Transcribed page contents:
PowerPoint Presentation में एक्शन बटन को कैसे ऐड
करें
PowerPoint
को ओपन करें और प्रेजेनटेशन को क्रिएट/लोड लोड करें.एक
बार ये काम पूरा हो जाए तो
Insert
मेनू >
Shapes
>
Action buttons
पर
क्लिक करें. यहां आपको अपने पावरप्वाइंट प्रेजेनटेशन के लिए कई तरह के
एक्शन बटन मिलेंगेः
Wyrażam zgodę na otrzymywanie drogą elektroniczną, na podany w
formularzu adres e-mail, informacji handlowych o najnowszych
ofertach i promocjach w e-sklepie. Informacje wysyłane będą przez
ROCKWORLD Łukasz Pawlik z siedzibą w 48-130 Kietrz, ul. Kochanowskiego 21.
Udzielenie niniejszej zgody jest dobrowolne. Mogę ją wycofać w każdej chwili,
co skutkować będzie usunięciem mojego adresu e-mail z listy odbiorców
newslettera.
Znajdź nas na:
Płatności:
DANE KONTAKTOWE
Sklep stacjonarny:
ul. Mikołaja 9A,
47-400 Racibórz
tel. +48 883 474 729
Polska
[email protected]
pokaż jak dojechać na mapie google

==

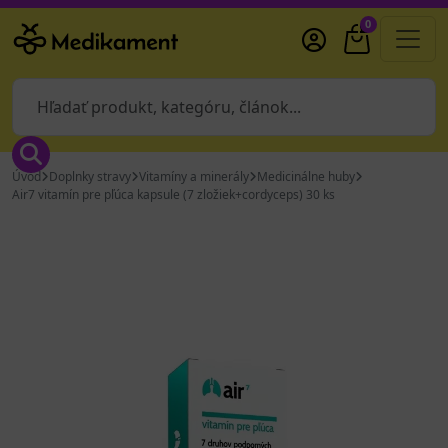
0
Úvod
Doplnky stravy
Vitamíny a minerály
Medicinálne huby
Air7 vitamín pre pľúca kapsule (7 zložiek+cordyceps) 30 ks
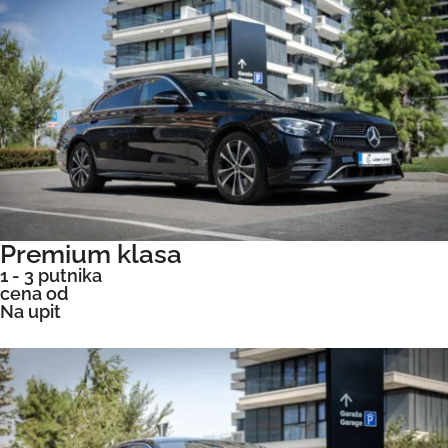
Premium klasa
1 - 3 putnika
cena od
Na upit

---

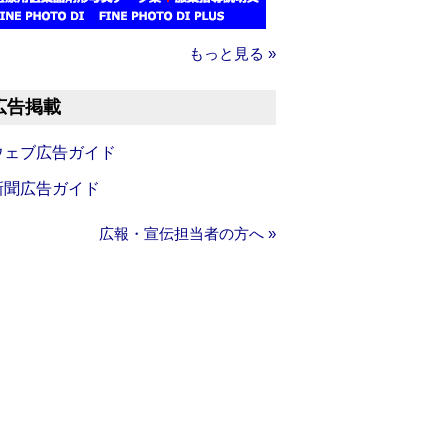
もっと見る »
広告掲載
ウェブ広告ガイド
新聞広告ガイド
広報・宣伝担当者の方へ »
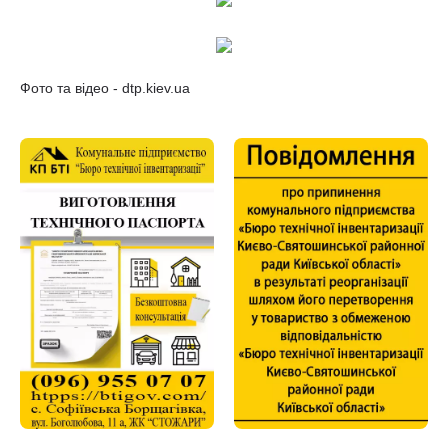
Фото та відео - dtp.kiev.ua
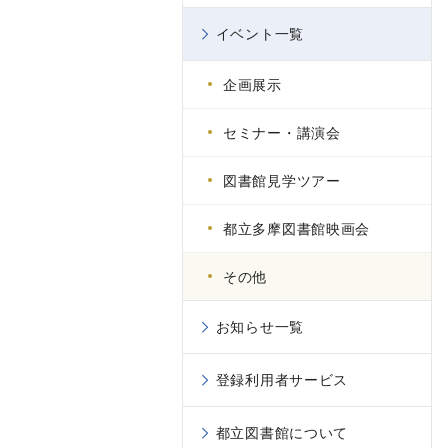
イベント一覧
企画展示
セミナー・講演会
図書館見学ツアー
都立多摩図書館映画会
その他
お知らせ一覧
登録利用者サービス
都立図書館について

PROBLEM: Rewrite the lines between the one holding "PowerPoint Presentation में" and the one holding "एक्शन बटन मिलेंगेः", inclusive, with "क्लिक" changed to "टैप" and nothing else altered.

SOLUTION BELOW:
PowerPoint Presentation में एक्शन बटन को कैसे ऐड
करें
PowerPoint
को ओपन करें और प्रेजेनटेशन को क्रिएट/लोड लोड करें.एक
बार ये काम पूरा हो जाए तो
Insert
मेनू >
Shapes
>
Action buttons
पर
टैप करें. यहां आपको अपने पावरप्वाइंट प्रेजेनटेशन के लिए कई तरह के
एक्शन बटन मिलेंगेः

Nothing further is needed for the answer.